Busy times lately: dear friends came in for a nice, long visit and my uncle & aunt from Norway were also in town for a week! Needless to say, although I did get some pictures taken, I didn't get to any blogging - either reading or writing.
Then, too, there's the government shutdown. I wanted to take my uncle & aunt to the Tallgrass Prairie National Preserve, but by the time our schedules coincided, the shutdown had shuttered the Preserve. Their loss for not being able to experience the tallgrass prairie; Strong City's & Cottonwood Fall's loss because we were planning to spend the day, complete with visits to local restaurants and galleries.
We won't get into the fact that my husband is an "essential" civilian employee on McConnell AFB....
Last but not least, I'm bummed because the shutdown has also shuttered the USDA's Plant Profile site, which I love to visit. I check out the ranges of native plants, as well as exploring the variety of species found within certain genera. I feel half blind right now, without this reliable resources to go to.
Now, having wasted more than enough time on Facebook sharing my opinion of the government shutdown (as well as contacting all of my elected representatives about the issue), I've decided it's time to catch up a little on editing, organizing and sharing some of the photos I've been taking.
This summer I've been excited to see and hear about quite a few, different, small amphibians making their appearance.
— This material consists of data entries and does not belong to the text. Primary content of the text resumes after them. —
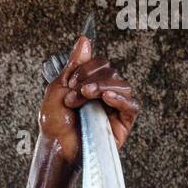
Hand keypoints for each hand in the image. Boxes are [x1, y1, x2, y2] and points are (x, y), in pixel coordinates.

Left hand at [38, 35, 138, 166]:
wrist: (56, 148)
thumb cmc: (55, 123)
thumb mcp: (57, 89)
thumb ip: (72, 65)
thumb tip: (85, 39)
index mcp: (91, 83)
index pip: (101, 63)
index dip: (86, 67)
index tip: (70, 83)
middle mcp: (105, 93)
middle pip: (111, 71)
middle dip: (90, 79)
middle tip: (73, 95)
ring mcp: (115, 108)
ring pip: (122, 85)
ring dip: (101, 87)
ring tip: (84, 98)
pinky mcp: (123, 123)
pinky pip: (132, 105)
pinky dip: (120, 99)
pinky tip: (106, 99)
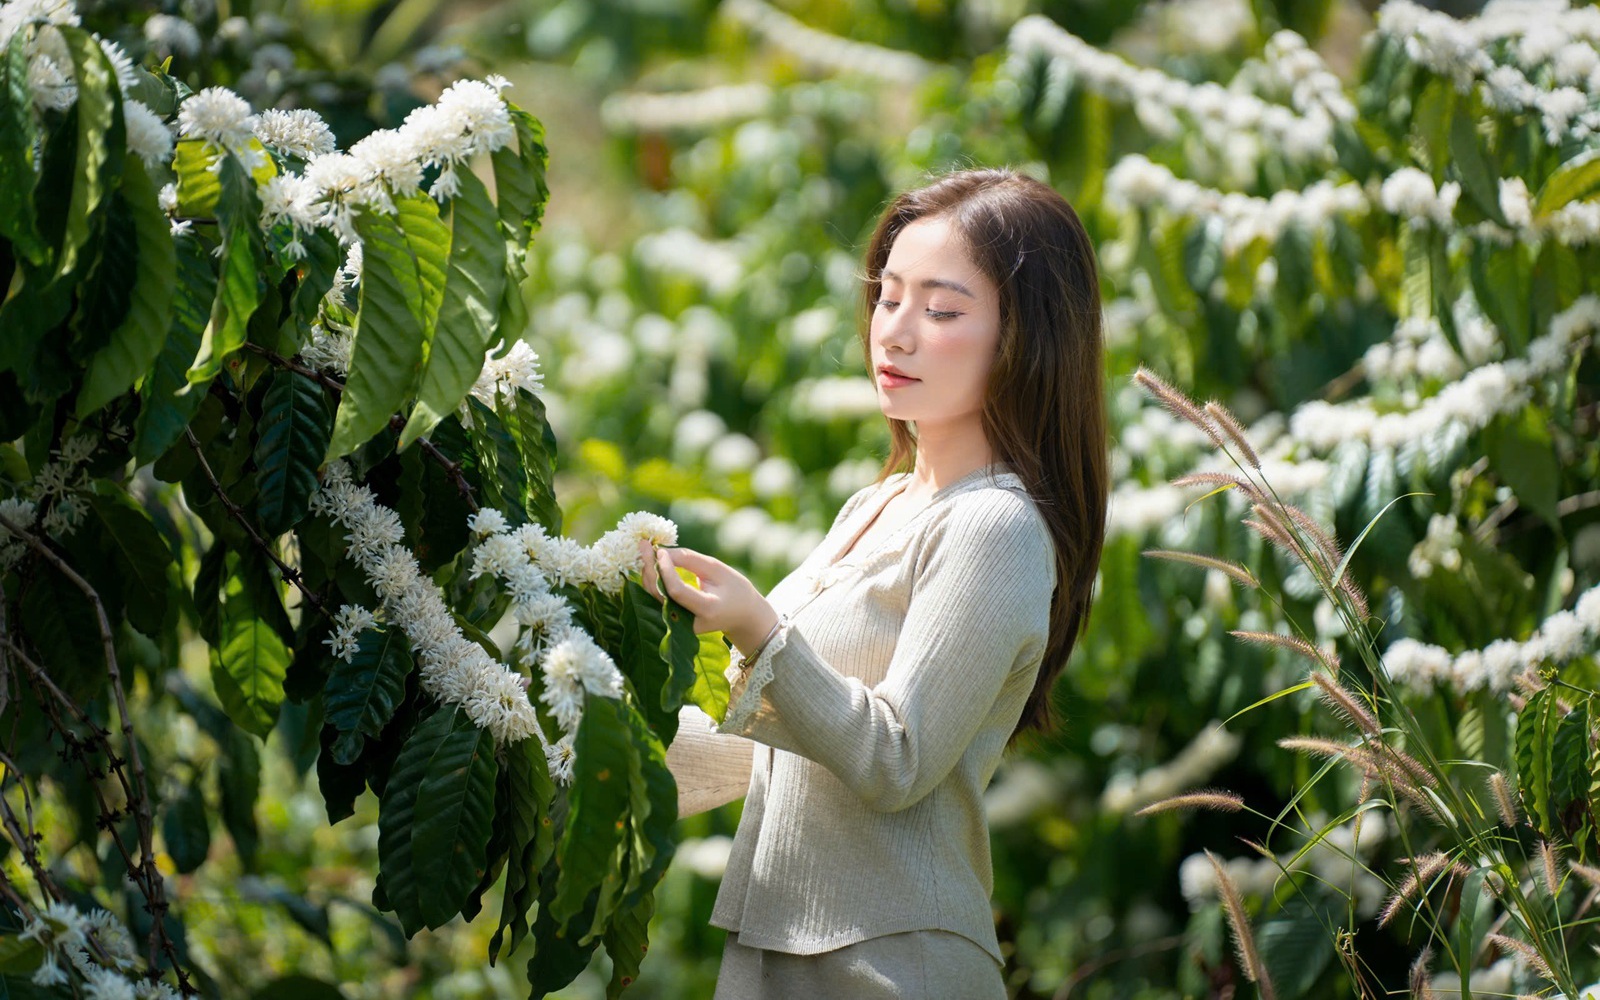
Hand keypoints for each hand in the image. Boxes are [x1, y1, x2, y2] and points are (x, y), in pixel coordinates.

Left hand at [636, 539, 779, 653]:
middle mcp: (689, 621)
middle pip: (660, 594)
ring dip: (647, 573)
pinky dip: (652, 580)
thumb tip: (662, 552)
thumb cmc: (734, 589)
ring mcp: (679, 625)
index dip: (665, 569)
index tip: (661, 550)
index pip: (676, 590)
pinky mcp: (673, 621)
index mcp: (707, 609)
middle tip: (644, 544)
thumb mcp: (717, 569)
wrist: (741, 615)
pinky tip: (650, 562)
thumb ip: (690, 560)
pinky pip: (657, 599)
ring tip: (645, 549)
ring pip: (654, 597)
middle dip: (649, 568)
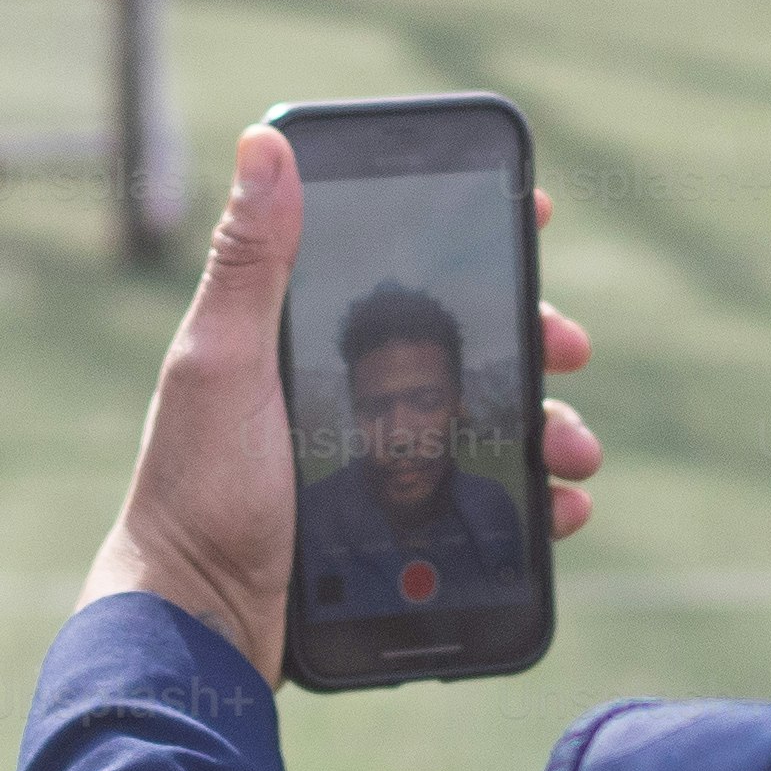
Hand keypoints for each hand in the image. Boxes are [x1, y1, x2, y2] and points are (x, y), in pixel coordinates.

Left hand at [82, 123, 604, 686]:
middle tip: (572, 349)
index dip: (469, 236)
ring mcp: (377, 460)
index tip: (533, 217)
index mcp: (304, 338)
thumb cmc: (195, 491)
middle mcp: (347, 392)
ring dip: (548, 426)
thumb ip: (248, 263)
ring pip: (489, 424)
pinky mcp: (399, 527)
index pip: (397, 267)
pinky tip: (561, 509)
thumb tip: (264, 145)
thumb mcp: (221, 366)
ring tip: (575, 452)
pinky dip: (535, 500)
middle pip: (465, 345)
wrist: (198, 626)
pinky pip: (488, 502)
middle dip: (533, 339)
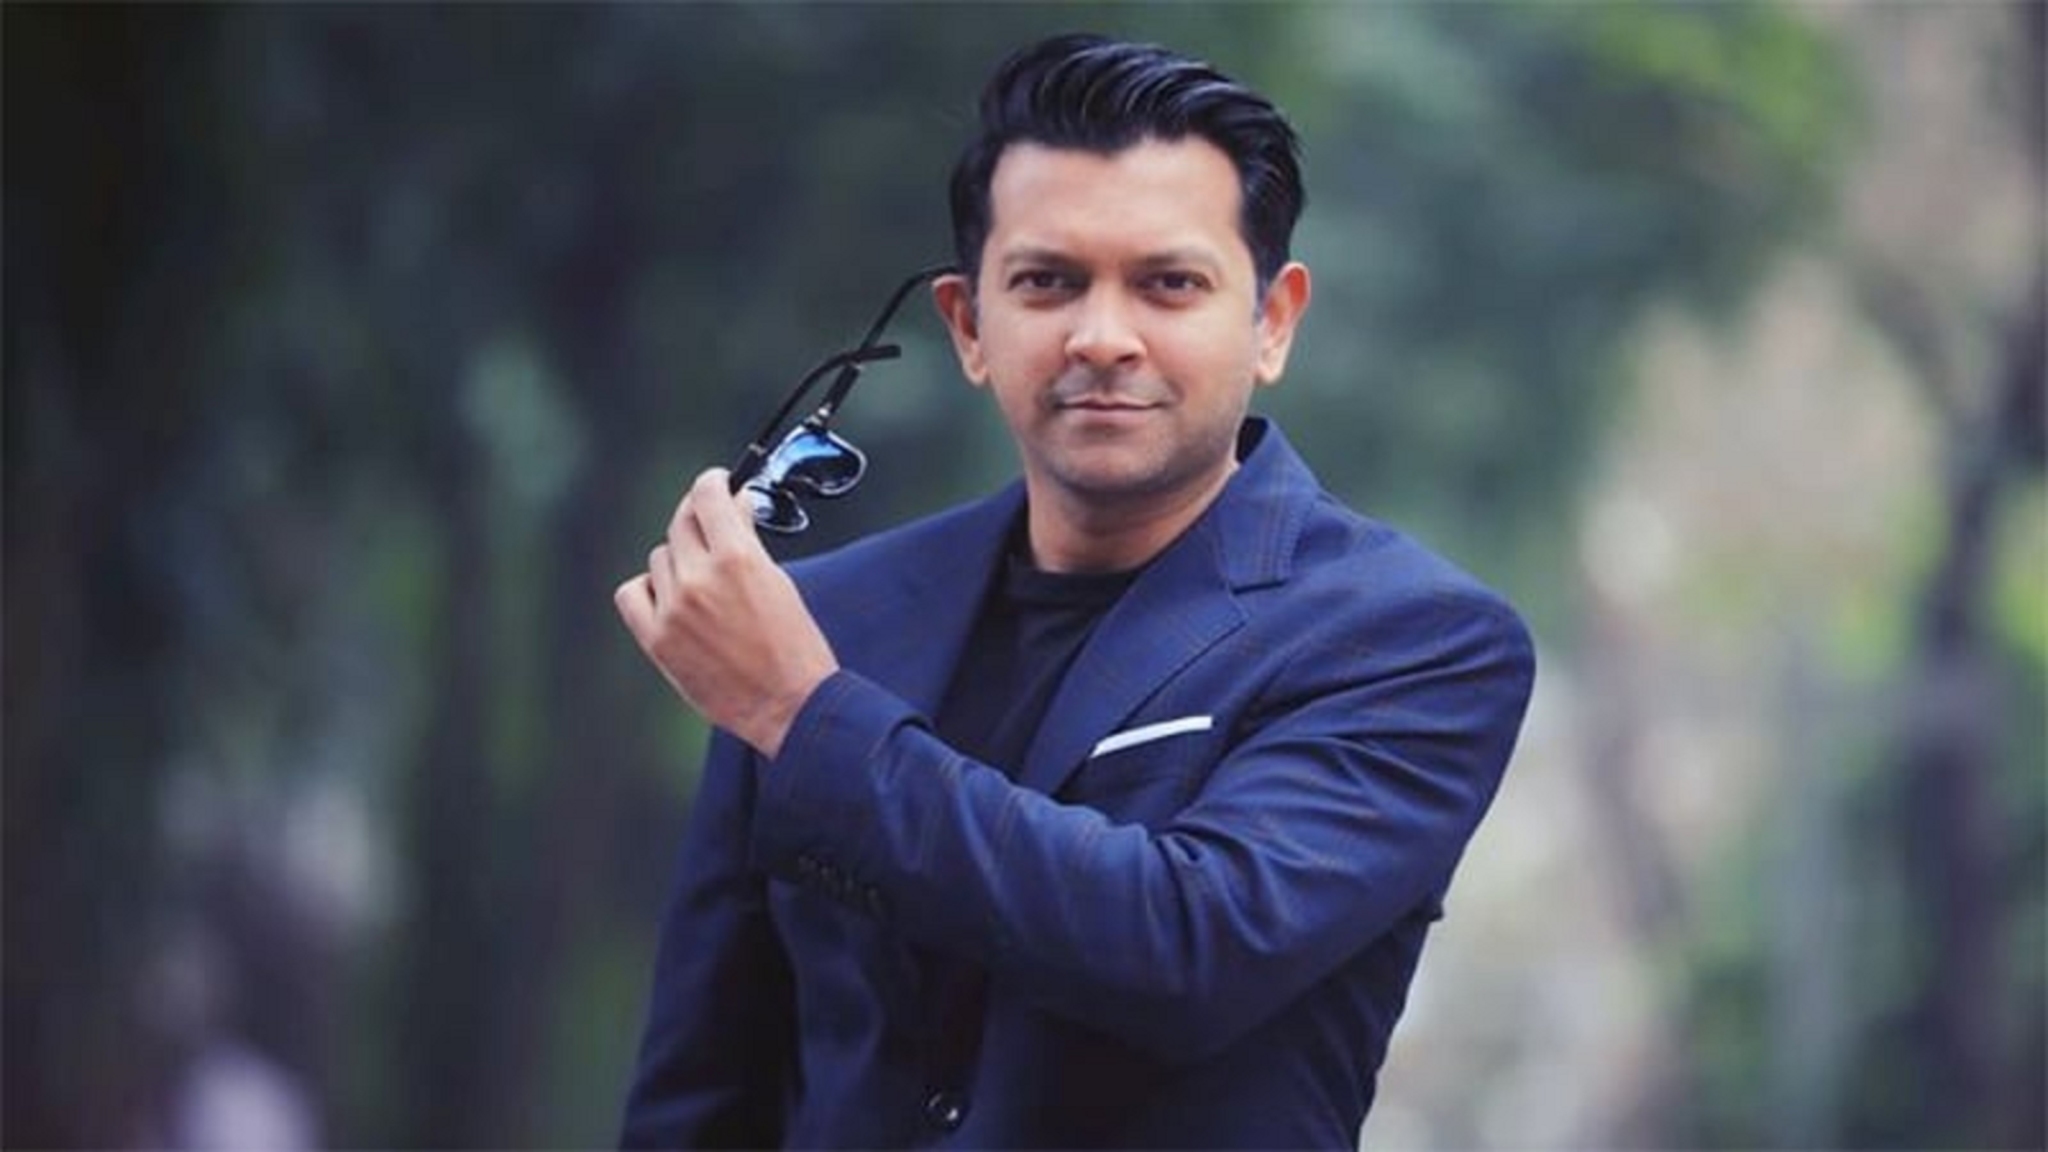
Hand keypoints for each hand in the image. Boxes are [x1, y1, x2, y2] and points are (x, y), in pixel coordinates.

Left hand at [613, 468, 838, 757]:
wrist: (789, 706)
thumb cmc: (794, 647)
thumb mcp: (780, 582)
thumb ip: (749, 540)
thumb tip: (734, 505)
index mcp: (739, 558)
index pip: (707, 495)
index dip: (713, 484)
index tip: (717, 486)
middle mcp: (700, 578)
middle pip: (681, 522)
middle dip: (699, 519)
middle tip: (711, 529)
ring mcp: (674, 609)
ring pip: (660, 557)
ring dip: (680, 560)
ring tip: (704, 582)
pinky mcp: (657, 639)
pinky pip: (632, 593)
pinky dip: (648, 590)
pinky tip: (669, 598)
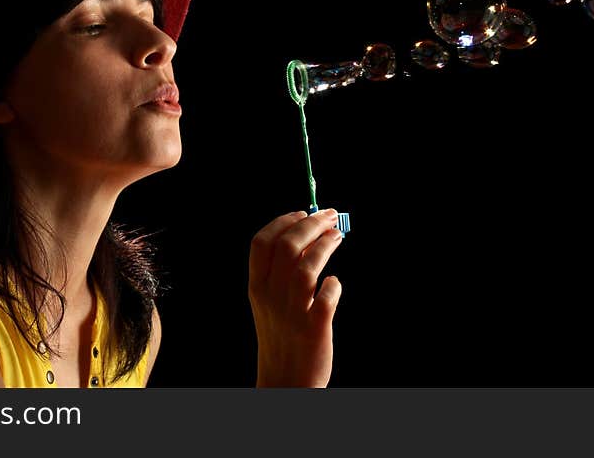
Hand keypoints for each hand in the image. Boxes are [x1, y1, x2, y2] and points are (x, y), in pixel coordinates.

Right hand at [249, 209, 342, 386]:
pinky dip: (334, 285)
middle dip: (311, 224)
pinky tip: (335, 282)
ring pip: (307, 267)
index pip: (261, 242)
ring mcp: (292, 313)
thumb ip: (280, 272)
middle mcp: (270, 297)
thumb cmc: (280, 337)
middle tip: (330, 216)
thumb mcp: (268, 303)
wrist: (284, 381)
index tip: (302, 212)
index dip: (283, 221)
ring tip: (337, 235)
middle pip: (288, 247)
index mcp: (256, 287)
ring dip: (325, 246)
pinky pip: (326, 299)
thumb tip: (306, 238)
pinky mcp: (313, 330)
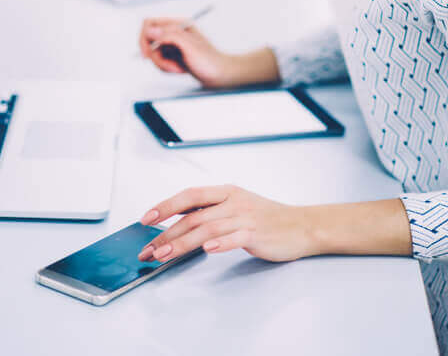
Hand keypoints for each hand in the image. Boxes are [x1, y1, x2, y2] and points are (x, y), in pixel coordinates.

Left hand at [136, 184, 315, 262]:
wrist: (301, 226)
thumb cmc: (267, 218)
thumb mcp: (236, 205)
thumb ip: (211, 211)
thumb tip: (178, 221)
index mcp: (225, 192)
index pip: (189, 195)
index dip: (165, 205)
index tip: (145, 218)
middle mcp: (232, 202)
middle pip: (193, 216)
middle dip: (166, 233)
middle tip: (148, 250)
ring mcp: (245, 218)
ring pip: (207, 228)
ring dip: (182, 242)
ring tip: (164, 255)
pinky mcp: (257, 234)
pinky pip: (235, 237)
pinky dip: (220, 243)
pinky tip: (207, 250)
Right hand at [138, 17, 235, 88]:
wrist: (220, 75)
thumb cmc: (210, 61)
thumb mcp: (190, 47)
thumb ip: (170, 36)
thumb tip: (151, 31)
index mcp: (178, 25)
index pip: (150, 23)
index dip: (144, 38)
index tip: (147, 53)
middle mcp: (174, 32)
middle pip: (149, 40)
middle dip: (156, 56)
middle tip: (168, 65)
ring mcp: (173, 44)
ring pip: (154, 53)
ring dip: (163, 64)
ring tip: (179, 68)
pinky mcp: (174, 55)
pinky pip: (160, 61)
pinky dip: (167, 68)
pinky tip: (180, 69)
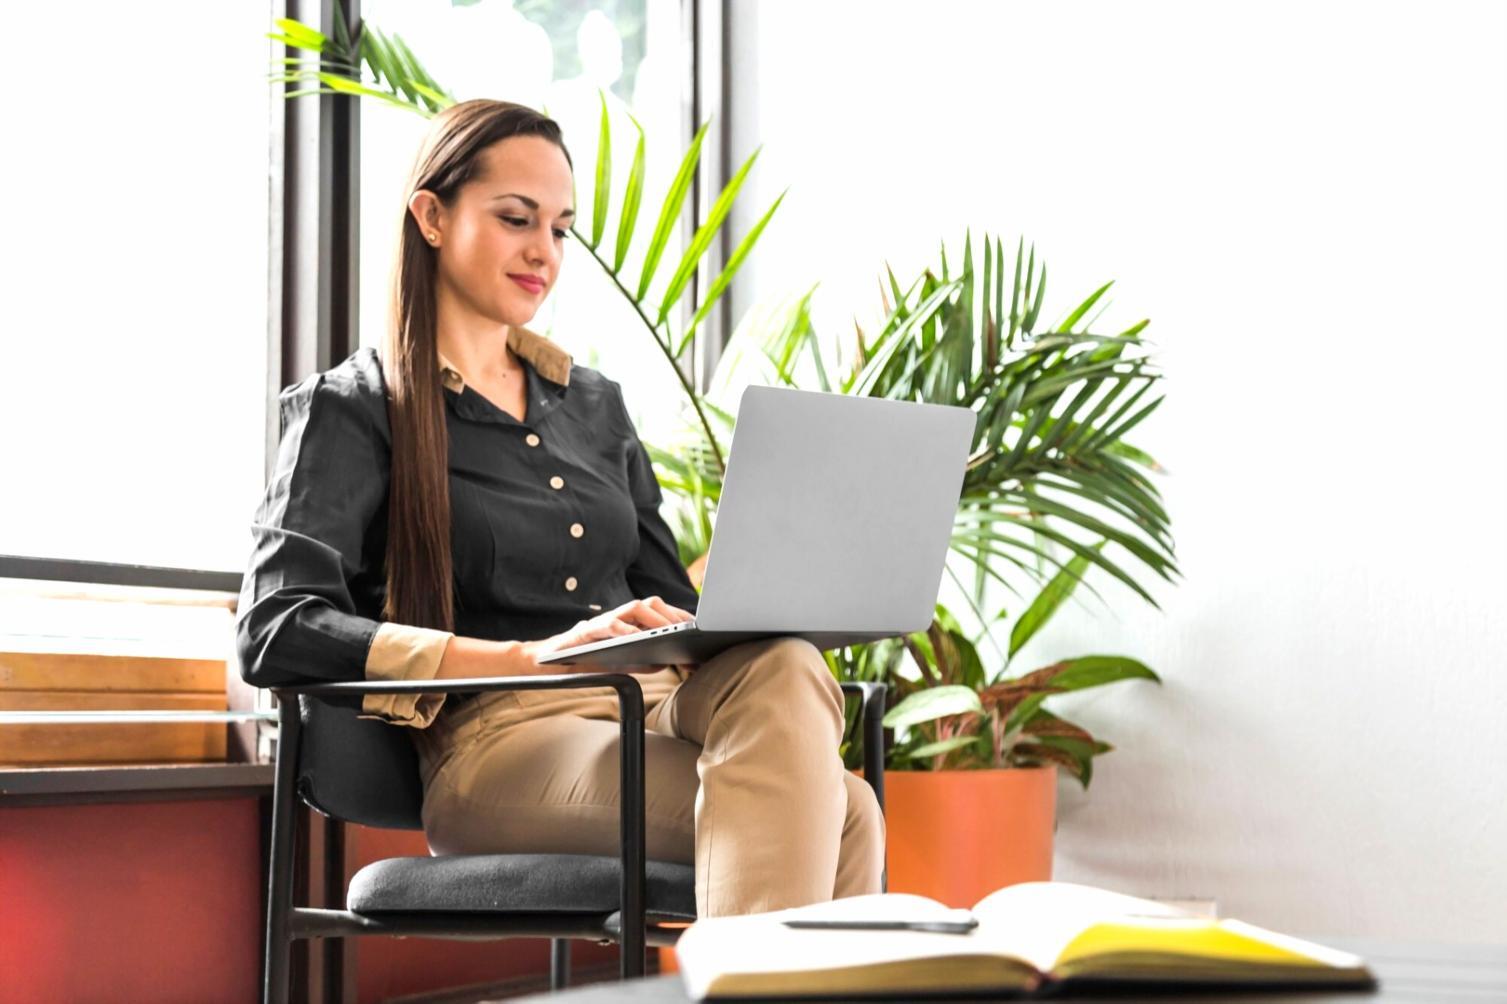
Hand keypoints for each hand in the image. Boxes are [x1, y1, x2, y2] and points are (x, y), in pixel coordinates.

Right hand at [523, 596, 694, 673]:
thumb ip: (640, 661)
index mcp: (626, 623)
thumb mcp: (617, 663)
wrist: (545, 664)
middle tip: (691, 629)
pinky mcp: (585, 631)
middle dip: (673, 615)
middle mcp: (616, 617)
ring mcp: (600, 621)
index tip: (700, 627)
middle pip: (649, 604)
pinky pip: (608, 626)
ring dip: (654, 618)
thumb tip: (665, 662)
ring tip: (671, 631)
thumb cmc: (583, 661)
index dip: (679, 617)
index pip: (657, 613)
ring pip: (632, 608)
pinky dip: (625, 631)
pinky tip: (639, 639)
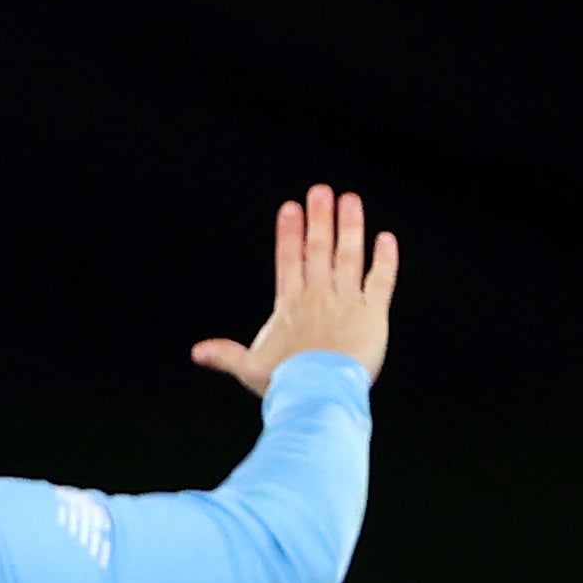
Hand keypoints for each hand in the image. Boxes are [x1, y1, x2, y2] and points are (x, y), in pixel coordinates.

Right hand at [192, 183, 397, 393]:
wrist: (317, 391)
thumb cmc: (284, 382)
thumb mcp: (249, 367)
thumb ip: (225, 355)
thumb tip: (196, 352)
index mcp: (289, 305)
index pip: (288, 260)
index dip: (289, 233)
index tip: (290, 208)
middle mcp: (318, 295)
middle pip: (318, 249)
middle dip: (319, 218)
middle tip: (321, 191)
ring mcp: (346, 301)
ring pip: (349, 256)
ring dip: (350, 227)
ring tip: (350, 200)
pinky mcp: (372, 312)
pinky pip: (381, 280)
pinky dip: (385, 259)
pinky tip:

It's been many years since anyone around here has seen the large emergences of tiny frogs and toads that used to occur annually when my family first moved here in the early 1970's. It's even been rare to see a single small toad or frog in recent years, although larger ones are not uncommon.
This summer, though, I've seen a couple small toads in the garden - mainly at night - and even a small frog or two. Usually these sightings are quick glimpses, but last week I had small toad with a death defying wish to be seen, trying valiently to share the mulched path to the trashcans with me for a day or two. To my knowledge, he/she survived the experience, although I haven't seen him recently.
As well as wanting to be seen, he also apparently wanted to have his picture taken. I had to go back inside to get the camera, but he was still waiting for me when I came back out.
In fact, he struck several different poses for me.
Based on my Amphibians, Reptiles, and Turtles in Kansas, I believe this guy to be a young Woodhouse's Toad, Anaxyrus woodhousii. This is, like so many toads, a species that is normally active at night, so I don't know why I was seeing this little one so often during the day, but I appreciate making his acquaintance.
A last note, especially for those of you who have swimming pools. Check your filters regularly! A month ago, a friend asked me to clean out their pool filter while they were away for a while. The first time I cleaned it out, I found about 10 living, and many more dead, baby narrowmouth toads. I rescued the living and put them in the shrubbery around a nearby fish pond. Several days later, when I cleaned the filter out again, I found 2 adult frogs, as well as innumerable small frogs and toads again caught in the well of the filter. Luckily, this time most of them were alive and I was again able to rescue them. I don't know what the answer is to this problem, but I sincerely doubt this was an isolated incident, especially as dry as our area has been in the past few years. With more and more pools being built, I suspect this is an increasingly large cause of mortality in our local amphibian populations.
How is the amphibian reproduction going in your part of the country?